# Request
Replace each occurrence of "value" with "amount" in the rows below and write them out again with everything else unchanged. Leave the pictures out of your version.

(Chart comprehension data)

.....

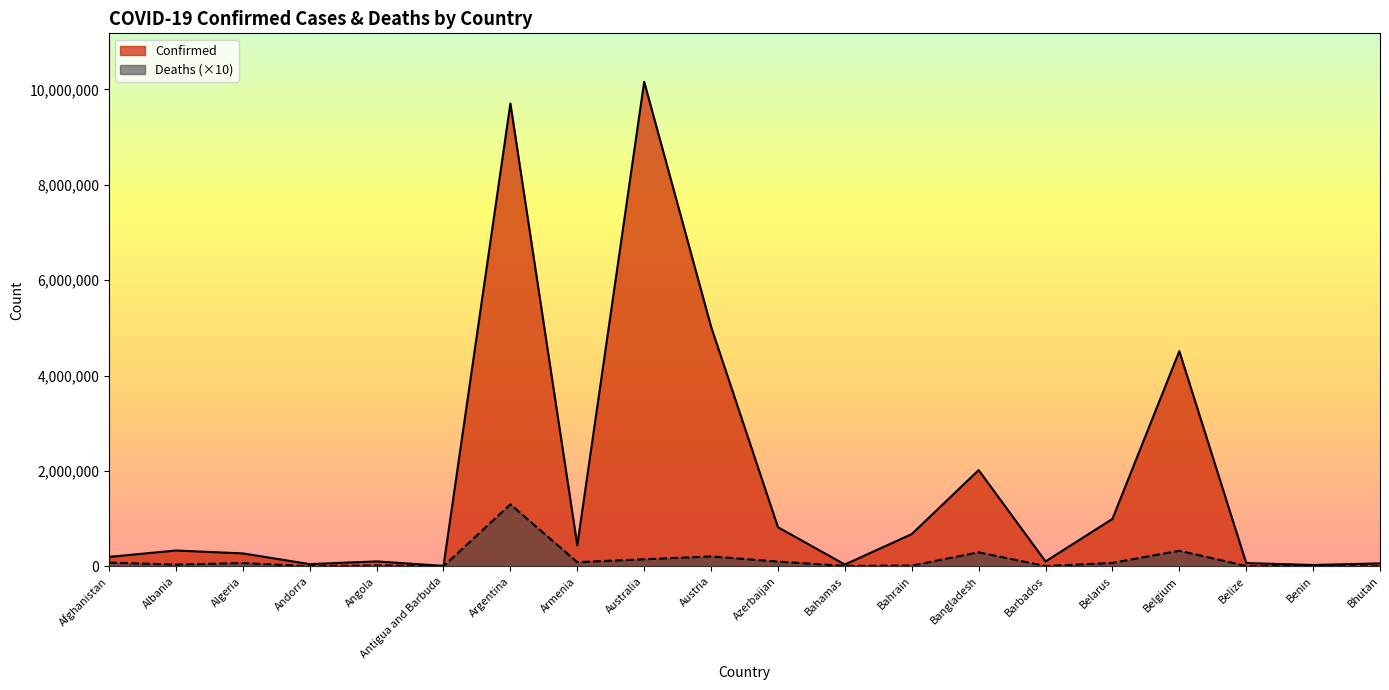

True or false: Confirmed has more than 0 points higher than both neighbors.

True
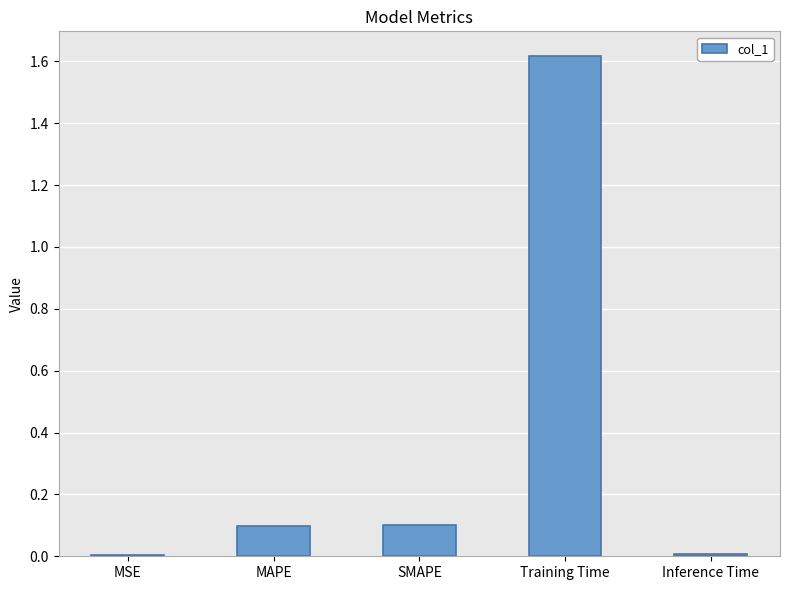

What is the greatest value displayed?

1.6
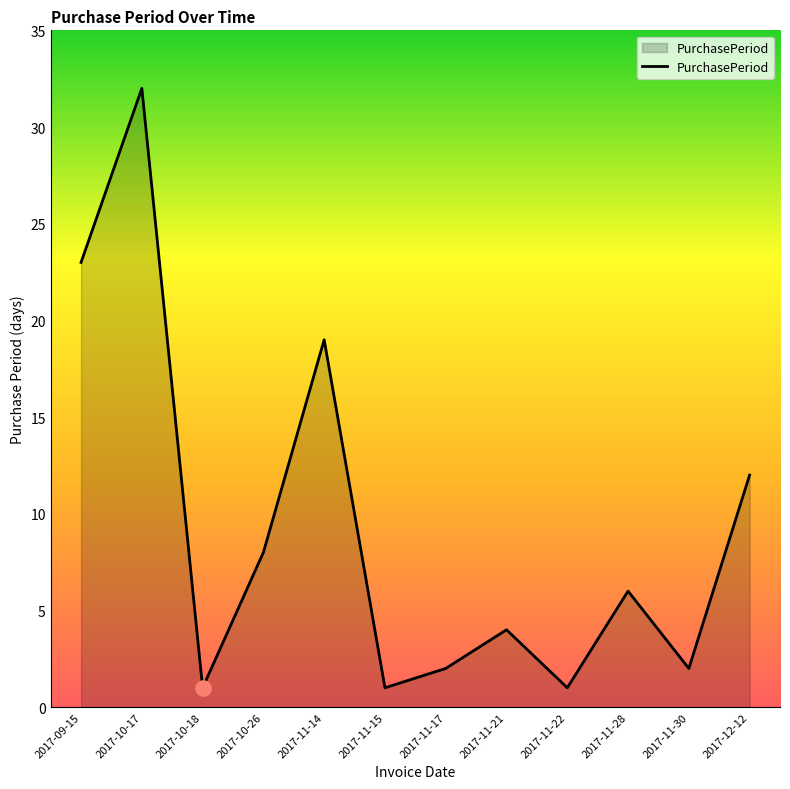

What is the change in value from 2017-09-15 to 2017-10-18?

-22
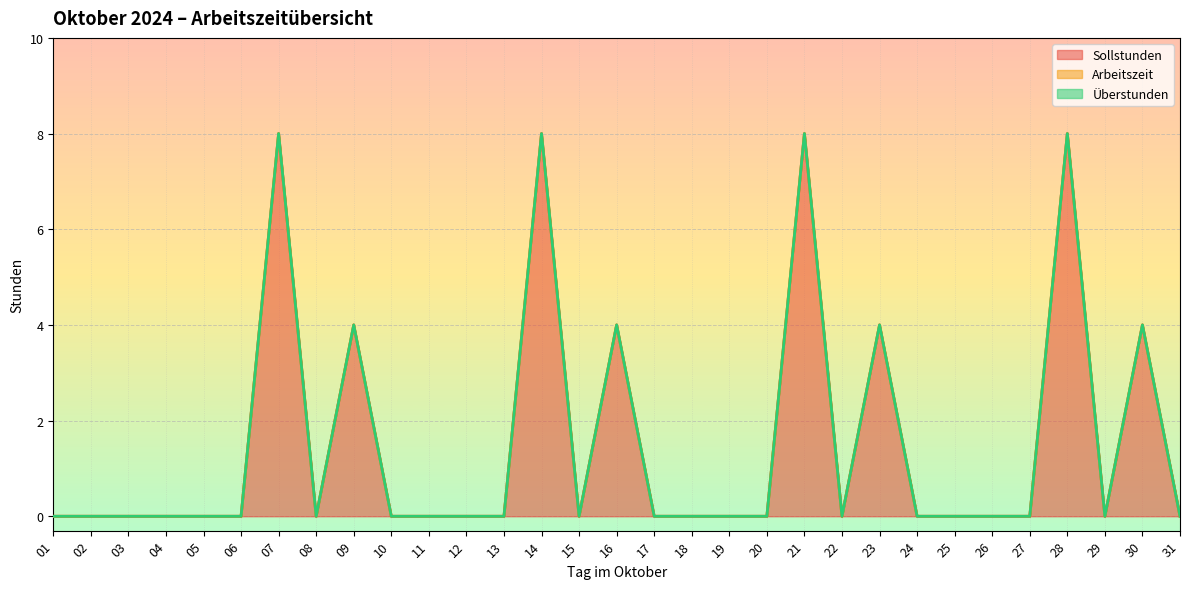

The value of Sollstunden at 26 is 0. True or false?

True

.....

# Task response
True or false: Confirmed has more than 0 points higher than both neighbors.

True

What is the greatest amount displayed?

1.6

What is the change in amount from 2017-09-15 to 2017-10-18?

-22

The amount of Sollstunden at 26 is 0. True or false?

True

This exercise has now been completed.